Provided information Start Marker

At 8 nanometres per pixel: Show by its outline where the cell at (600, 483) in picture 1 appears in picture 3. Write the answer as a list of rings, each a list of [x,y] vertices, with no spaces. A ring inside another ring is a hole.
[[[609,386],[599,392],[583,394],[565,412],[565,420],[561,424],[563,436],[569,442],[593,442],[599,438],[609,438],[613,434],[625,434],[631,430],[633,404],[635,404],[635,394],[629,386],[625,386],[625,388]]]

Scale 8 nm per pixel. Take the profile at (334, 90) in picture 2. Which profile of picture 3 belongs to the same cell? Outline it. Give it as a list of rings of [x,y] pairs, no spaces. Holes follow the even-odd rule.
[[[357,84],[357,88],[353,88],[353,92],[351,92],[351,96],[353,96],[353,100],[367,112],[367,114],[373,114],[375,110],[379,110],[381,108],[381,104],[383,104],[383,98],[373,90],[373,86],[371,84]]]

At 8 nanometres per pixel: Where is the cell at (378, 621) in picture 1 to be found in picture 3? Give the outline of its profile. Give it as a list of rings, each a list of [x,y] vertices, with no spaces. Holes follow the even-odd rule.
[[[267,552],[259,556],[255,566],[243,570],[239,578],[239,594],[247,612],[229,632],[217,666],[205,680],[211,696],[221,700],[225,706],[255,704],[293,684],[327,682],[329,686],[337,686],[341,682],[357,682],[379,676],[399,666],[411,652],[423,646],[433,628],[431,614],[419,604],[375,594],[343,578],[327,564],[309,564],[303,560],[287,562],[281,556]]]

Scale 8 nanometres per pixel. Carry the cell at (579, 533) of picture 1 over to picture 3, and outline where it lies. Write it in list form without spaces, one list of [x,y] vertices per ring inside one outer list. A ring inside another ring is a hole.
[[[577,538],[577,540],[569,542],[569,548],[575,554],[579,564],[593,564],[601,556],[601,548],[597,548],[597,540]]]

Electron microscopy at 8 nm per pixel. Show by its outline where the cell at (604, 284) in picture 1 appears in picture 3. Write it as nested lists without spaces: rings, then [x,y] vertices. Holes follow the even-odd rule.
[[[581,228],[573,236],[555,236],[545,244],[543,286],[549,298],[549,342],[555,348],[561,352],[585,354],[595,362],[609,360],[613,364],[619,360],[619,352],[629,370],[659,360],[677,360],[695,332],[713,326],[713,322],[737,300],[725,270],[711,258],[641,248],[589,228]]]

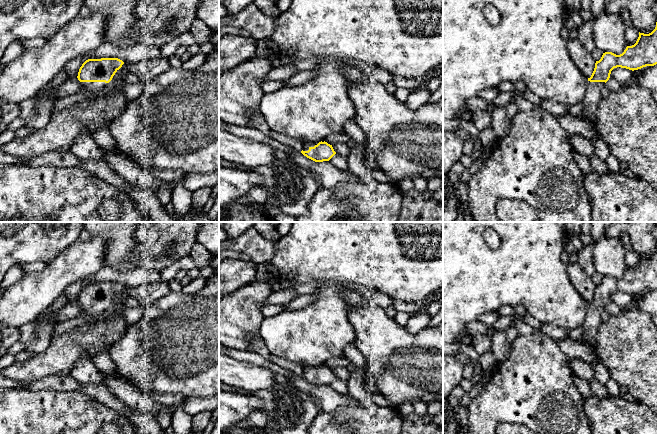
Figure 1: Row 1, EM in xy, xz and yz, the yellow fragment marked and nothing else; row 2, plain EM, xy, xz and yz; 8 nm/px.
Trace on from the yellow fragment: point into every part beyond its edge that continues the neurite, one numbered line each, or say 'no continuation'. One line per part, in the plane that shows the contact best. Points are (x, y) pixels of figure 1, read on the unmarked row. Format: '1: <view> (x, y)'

Provided information End Marker

■ Your assignment ■
Show every line from the entries above in which the word "fragment" appears.

■ Output for this exercise ■
Figure 1: Row 1, EM in xy, xz and yz, the yellow fragment marked and nothing else; row 2, plain EM, xy, xz and yz; 8 nm/px.
Trace on from the yellow fragment: point into every part beyond its edge that continues the neurite, one numbered line each, or say 'no continuation'. One line per part, in the plane that shows the contact best. Points are (x, y) pixels of figure 1, read on the unmarked row. Format: '1: <view> (x, y)'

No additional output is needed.